15 Ağustos 2015 Cumartesi

KUZGUNCUK


Kuzguncuk...
"Geziyorum Seni İstanbul"un ilk gezisi için kolay, çok iddialı olmayan bir rota çizdik. Kuzguncuk’a gidiyoruz. İcadiye Caddesi’ni esas alıp yukarıdan denize doğru yavaş adım ilerliyoruz. Yemesi içmesiyle, dinlenmesiyle en fazla iki saat sürecek.


Geçmişte gayrımüslim nüfusunun müslüman nüfustan fazla olduğu, herkesin birbirini tanidigi, samimi bir yer, İstanbul’un eski köyü; Kuzguncuk. “Çengelköy’ün zerzevatı, Beylerbeyi’nin zevatı, Kuzguncuk’un haşeratı meşhurdur" diye bir laf vardır, haşerat kelimesiyle zamanında gayrimüslim nüfus kastedilir. Biri Ermeni, biri Rum kilisesi olmak üzere iki kilise, bir havra ve bir camisi var. Cadde üzerinde de bir çok mahalle kahvesi, fırın, kafe, sanat galerisi, manav, dükkan var. 


Simotas Apartmanı:
İstanbul Yahudisi Arditti Ailesi’nin Rum mimar Simotas’a 1923’te yaptırdığı Kuzguncuk’un ilk apartmanı, zamanın en yüksek binası. Apartmanda Yahudi, Hristiyan ve Müslüman birçok aile bir arada yaşarmış. Girişte apartmanın yapılış tarihi hem miladi takvime, hem Yahudi takvimine göre, hem Hicri takvime göre yazılmış. Başta binanın bodrumunun toka ve bulaşık teli atölyesi olarak kullanılmasıyla birlikte binadan yükselen gürültüler artmış, kiracılar azalmış. Ailenin büyüğü Rafael Fresko’nun vefatının ardından, bina 1986 yılında bir sinemacıya satılmış, bir ara da otel olacakken son olarak Birgül Ailesi’nin olmuş.


“Refika’nın Mutfağı”ndan tanıdığımız Refika Birgül, apartmanın 3.,4.,5. katını kullanıyor. 
Yani Refika, aslında apartmandaki tüm mutfakların sahibi 


Zahir:
Binası ve en yukarı katındaki manzara güzel olmasıyla beraber içecek veya yiyeceklerinde pek bir numara yok.


Türk kahvesinin yanında tadımlık küçük bardakta Osmanlı zahir şerbeti getiriyorlar, sordum içinde ne var, diye, mesir macununun sıvı hali dedi, nar suyu, tarçın, karanfil gibi 40 tane baharat var dedi. Bir de farklı olarak Osmanlı kahveleri varmış ama dediğim gibi çok bir numarası yok.


İlya Bostanı: 
Zahir’in arkasında açık boş bir arazi var; adı “İlya’nın Bostanı”. İnsanların tohum ekip hasat yapabildiği bir tarla.


İlya isminde bir Rum’a ait oldugundan bu adı almıştir. Kuzguncuk'un hala yeşil olan yerlerinden biri. Birkaç defa tarlaya bina yapılmaya çalışılmış fakat Kuzguncuk sakinlerinin kampanyalarıyla bu karardan vazgeçilmiş.

• Sağlanan Malzeme:
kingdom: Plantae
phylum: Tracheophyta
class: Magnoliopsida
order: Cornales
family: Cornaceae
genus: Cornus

...

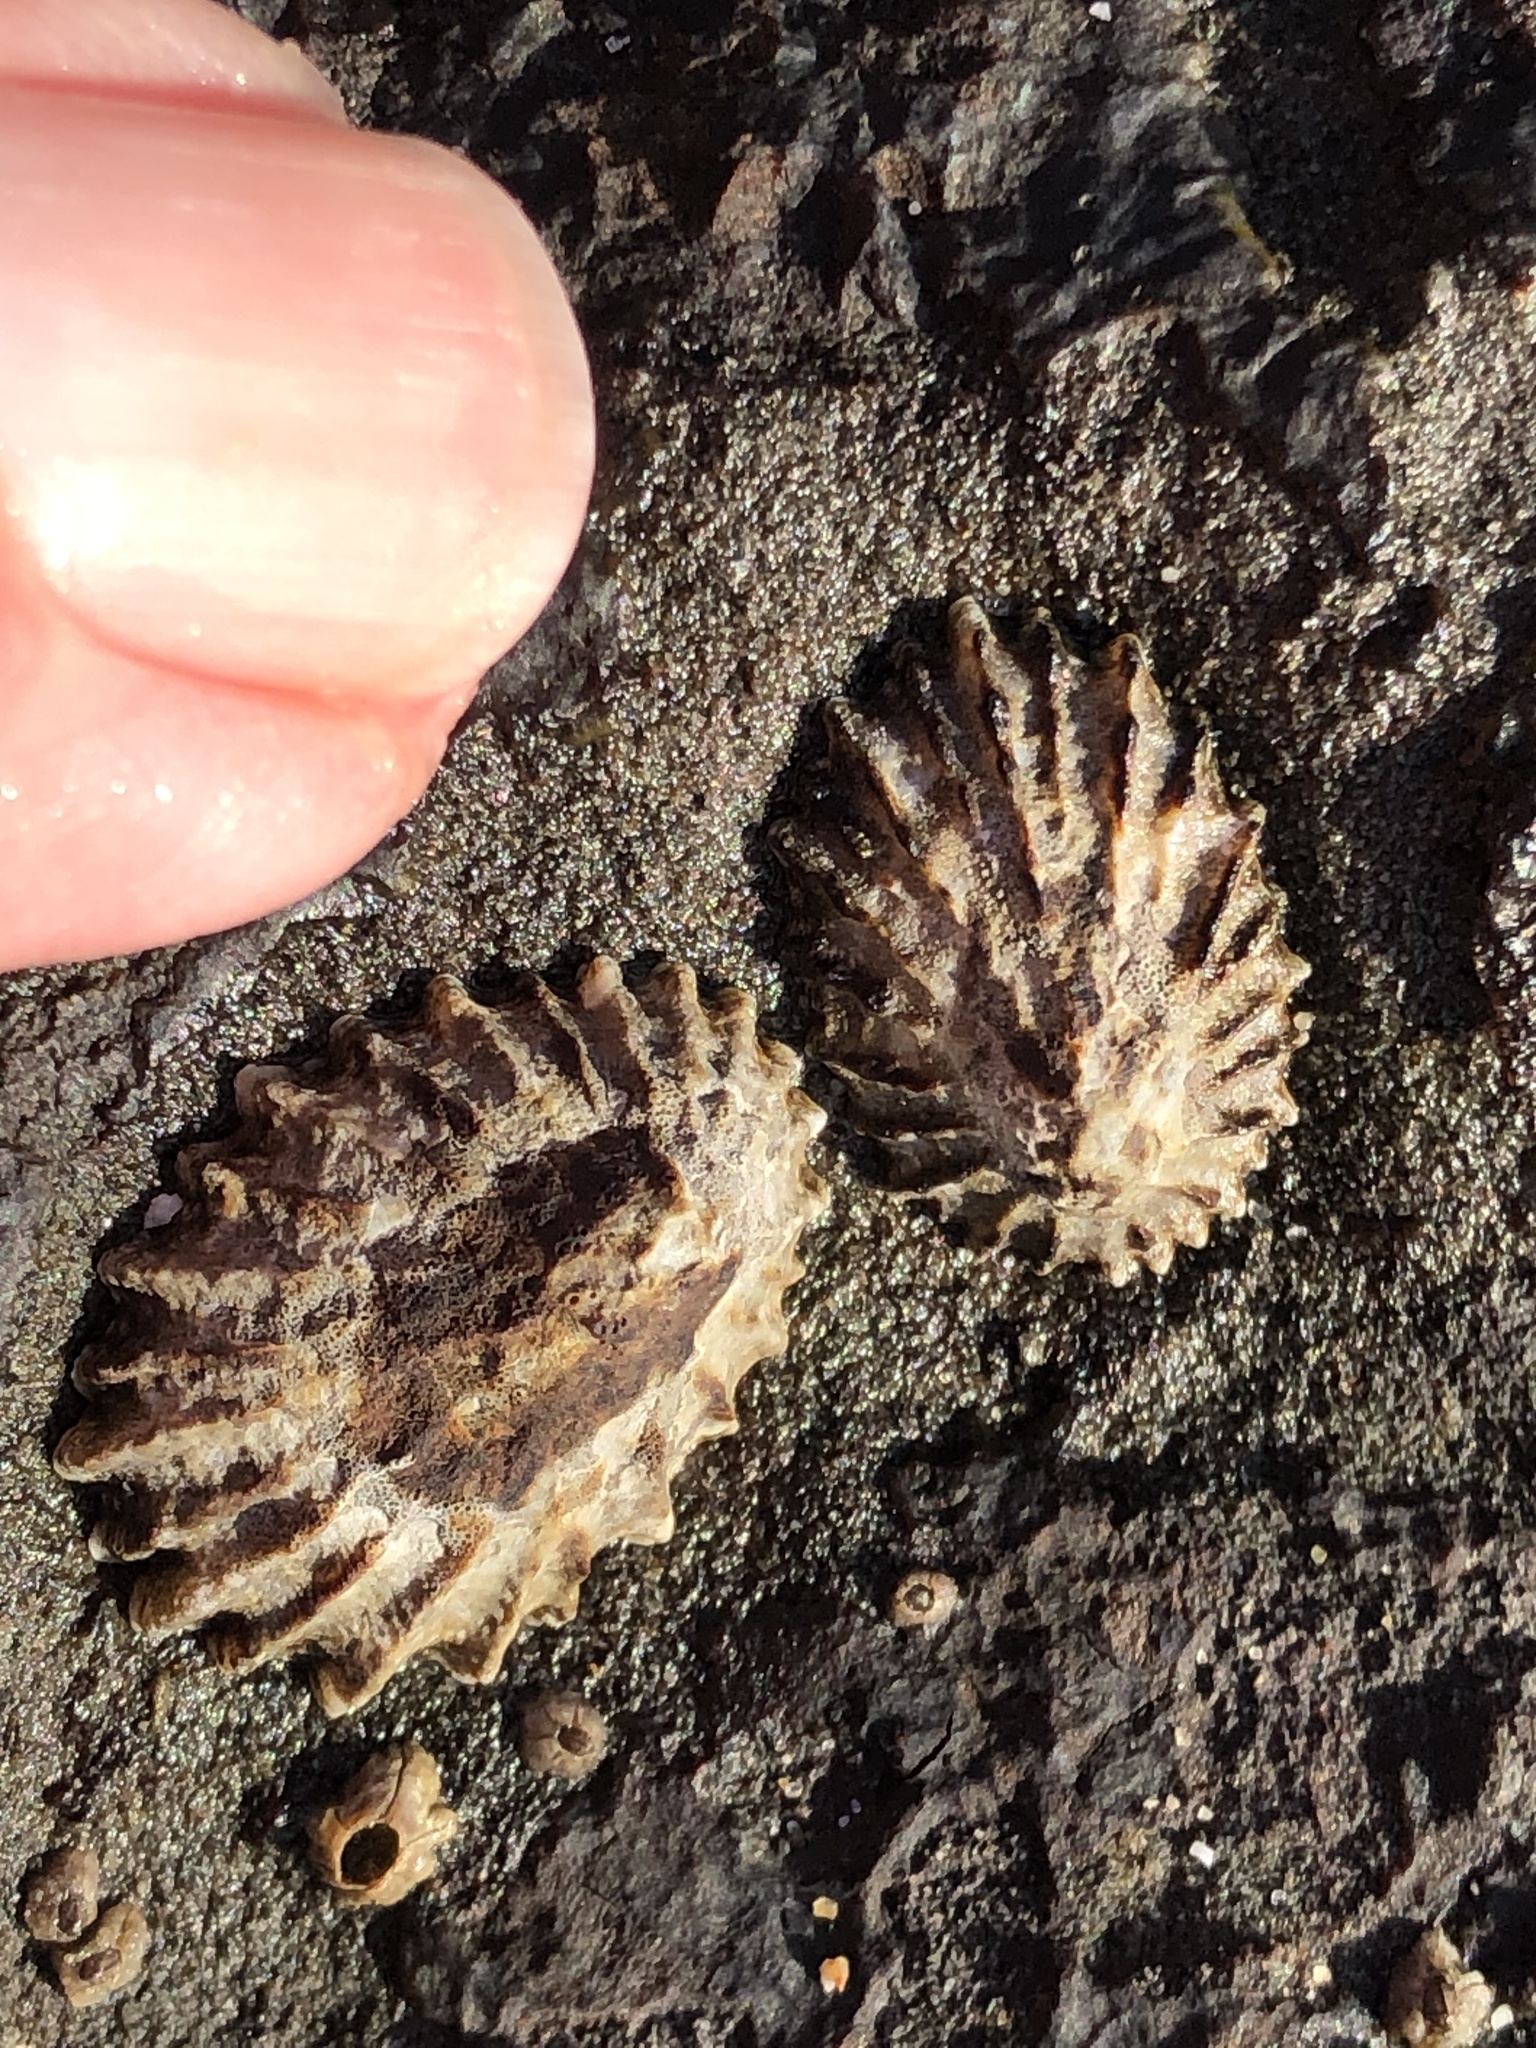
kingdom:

* * *

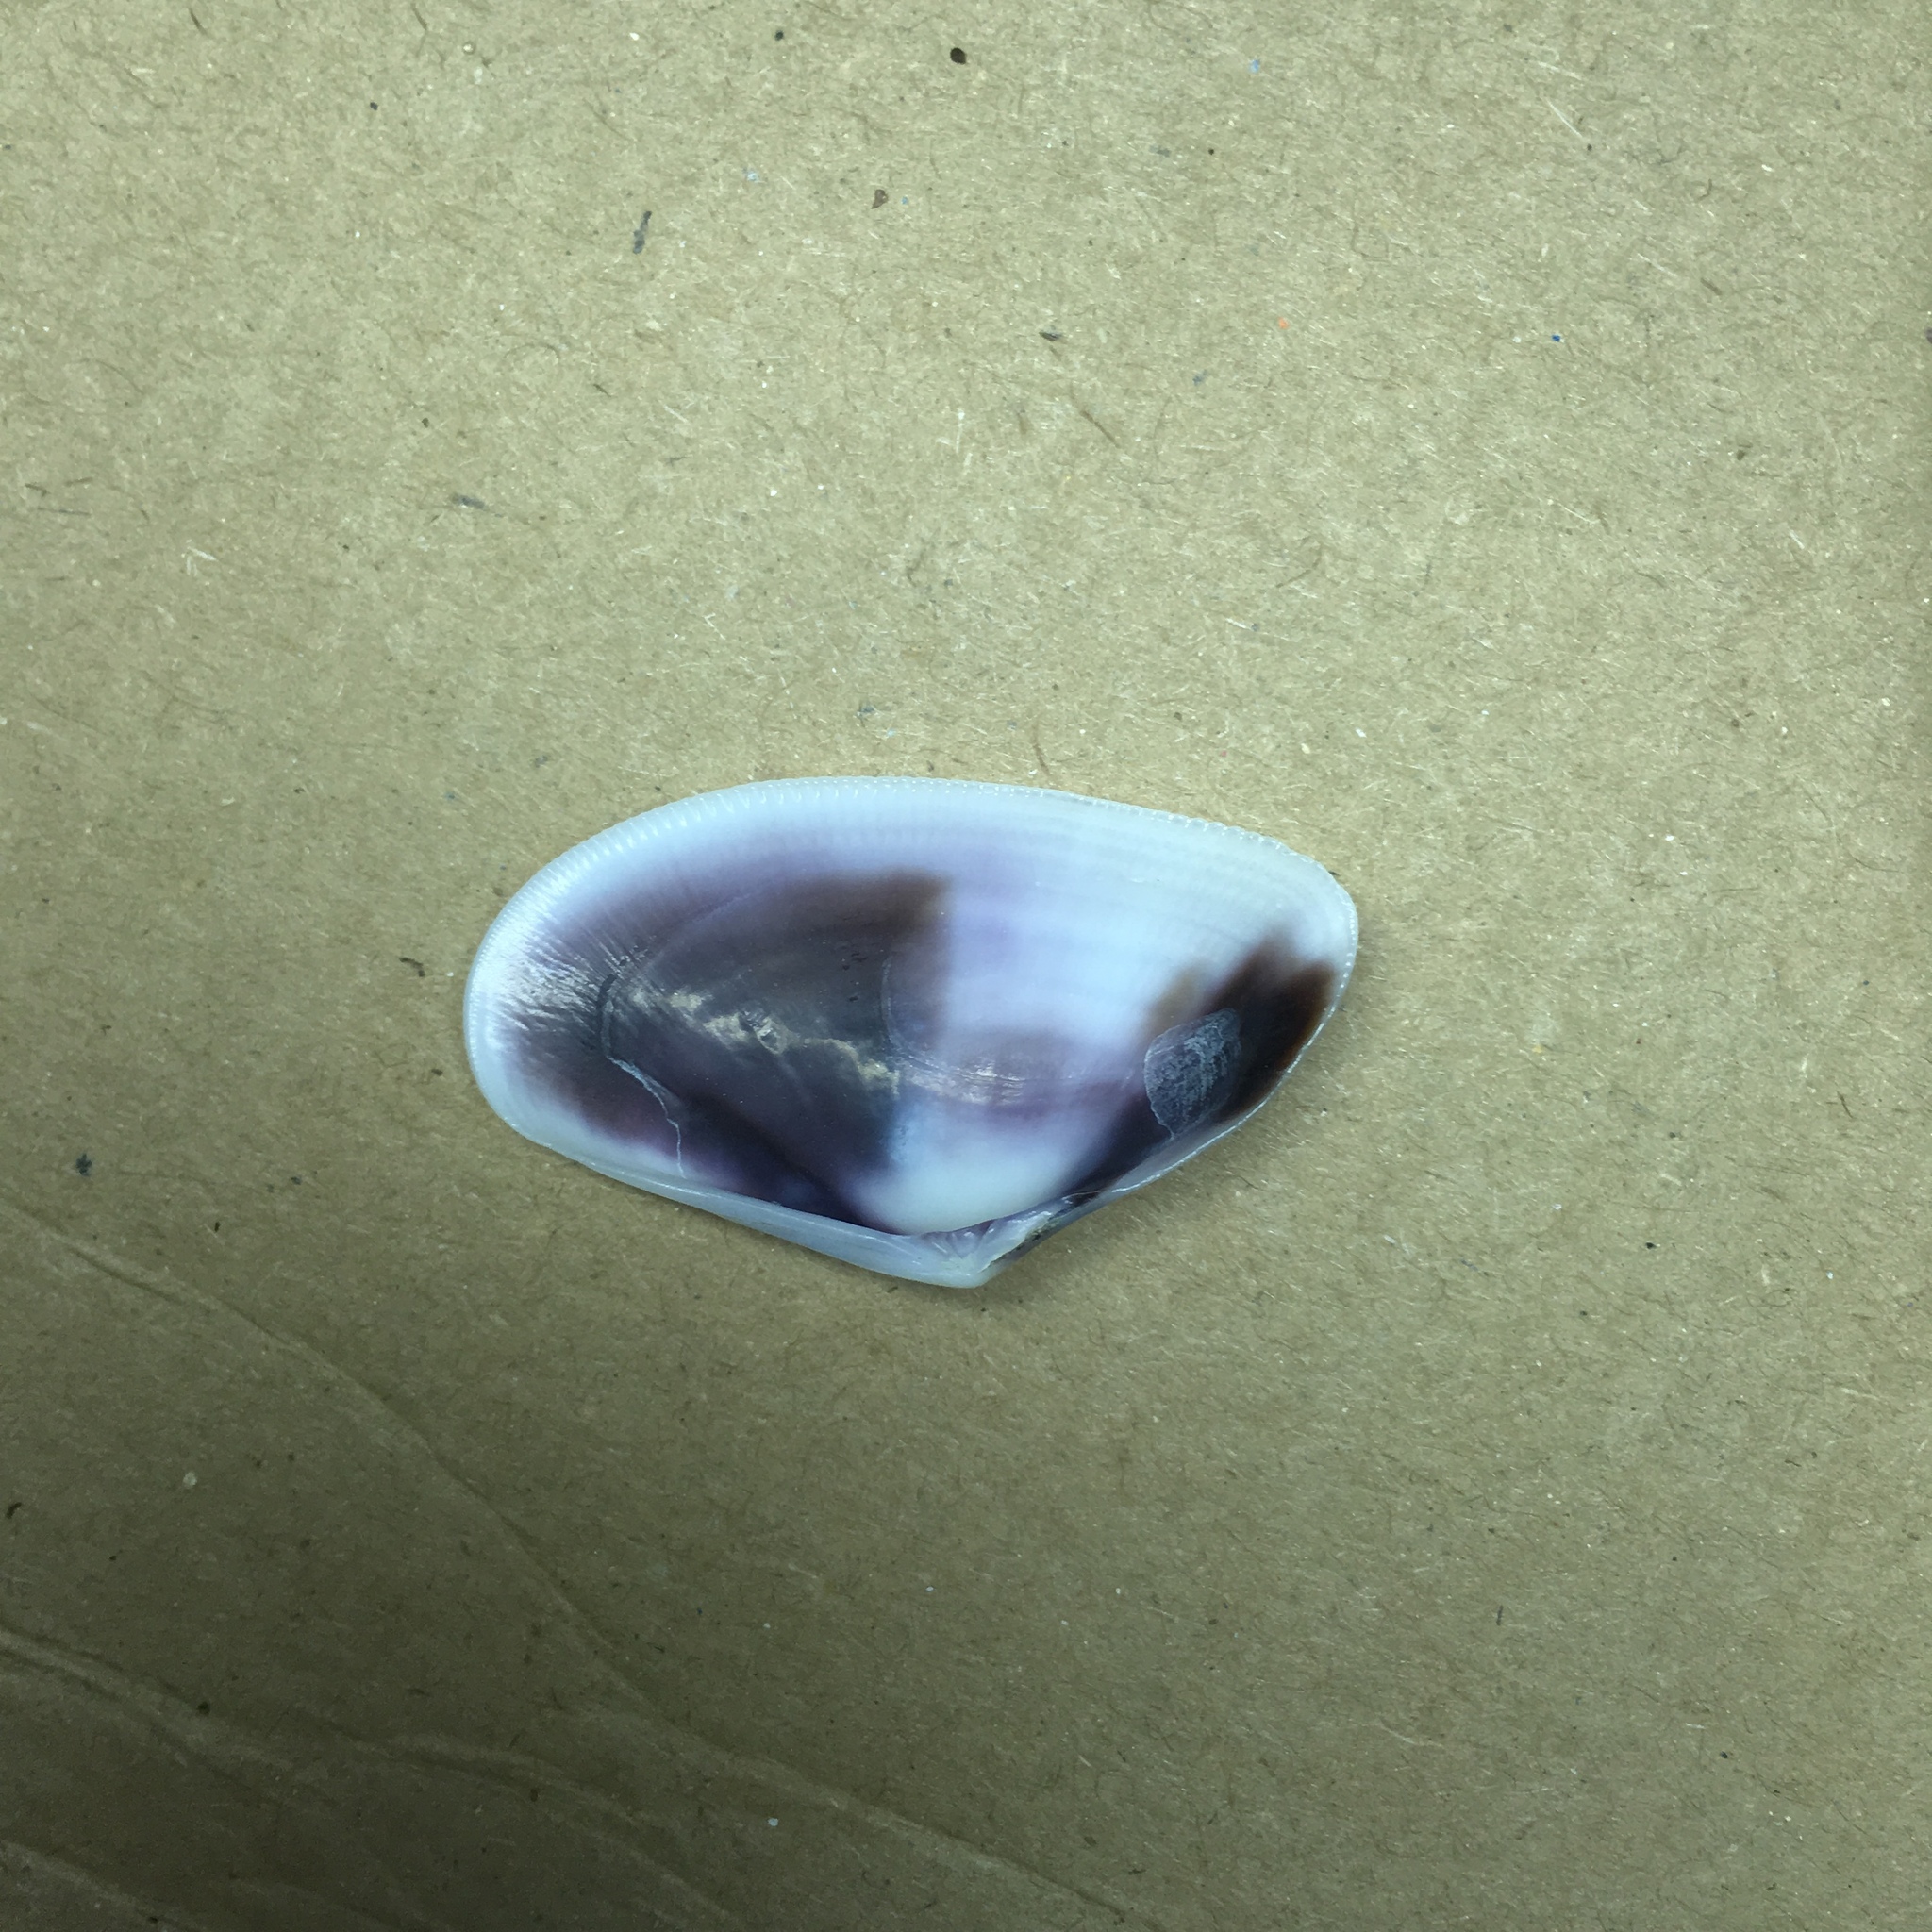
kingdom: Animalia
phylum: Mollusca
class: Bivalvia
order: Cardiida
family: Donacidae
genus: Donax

• Görev 1:
Aşağıdaki ifadelerin Kuzguncuk yazısıyla uyuşup uyuşmadığını belirtiniz. Her biri için "evet" ya da "hayır" yazarak kararı belirleyen sözleri metinden aynen aktarınız.
(a) Simotas Apartmanı 1923'te yaptırılmış olup Kuzguncuk'un ilk apartmanıdır.
(b) Kuzguncuk'ta iki cami bulunmaktadır.
(c) İlya Bostanı'nın bulunduğu araziye sonunda bina yapılmıştır.
• Görev 2: Kuzguncuk gezi yazısını son cümlesinden itibaren sürdürünüz.

• Beklenen Çıktı 1:
(a) Evet: "İstanbul Yahudisi Arditti Ailesi’nin Rum mimar Simotas’a 1923’te yaptırdığı Kuzguncuk’un ilk apartmanı"
(b) Hayır: "Biri Ermeni, biri Rum kilisesi olmak üzere iki kilise, bir havra ve bir camisi var."
(c) Hayır: "Birkaç defa tarlaya bina yapılmaya çalışılmış fakat Kuzguncuk sakinlerinin kampanyalarıyla bu karardan vazgeçilmiş."

• Beklenen Çıktı 2:
Bostanlığın üst kısmında Rum mezarlığı bulunuyormuş ve ünlü Marko Paşa’nın da mezarı buradaymış. Marko Paşa, Rum asıllı zamanın Osmanlı hekim, ailesi ile birlikte geldiği İstanbul'da Askeri Tıbbiye’yi bitirip kısa sürede iyi bir hekim olarak ün kazanmış ve paşalık rütbesine yükseltilen ilk hekim olmuş, Abdülaziz döneminde hekimbaşılığına getirilmiş, II. Abdülhamit döneminde de Meclis-i Ayan (Senato) üyeliğine getirilmişi Kızılay’ın kurulmasında katkıda bulunmuş.

İki söylenti var, birincisi şöyle: Marko Paşa çok sabırlı bir hekimdi. Hastalarını uzun uzun sabırla dinler, dertlerine tıbbi yönden yardımcı olmakla birlikte, onlara manevi huzur ve rahatlık vermeye de özen gösterirdi. Marko Paşa'nın bu ünü halk arasında iyice yayılır ve zamanla, yakınmayı dinleyecek kimsenin olmadığını vurgulamak için söylenen "anlat derdini Marko Paşa'ya" deyimi ortaya çıkar.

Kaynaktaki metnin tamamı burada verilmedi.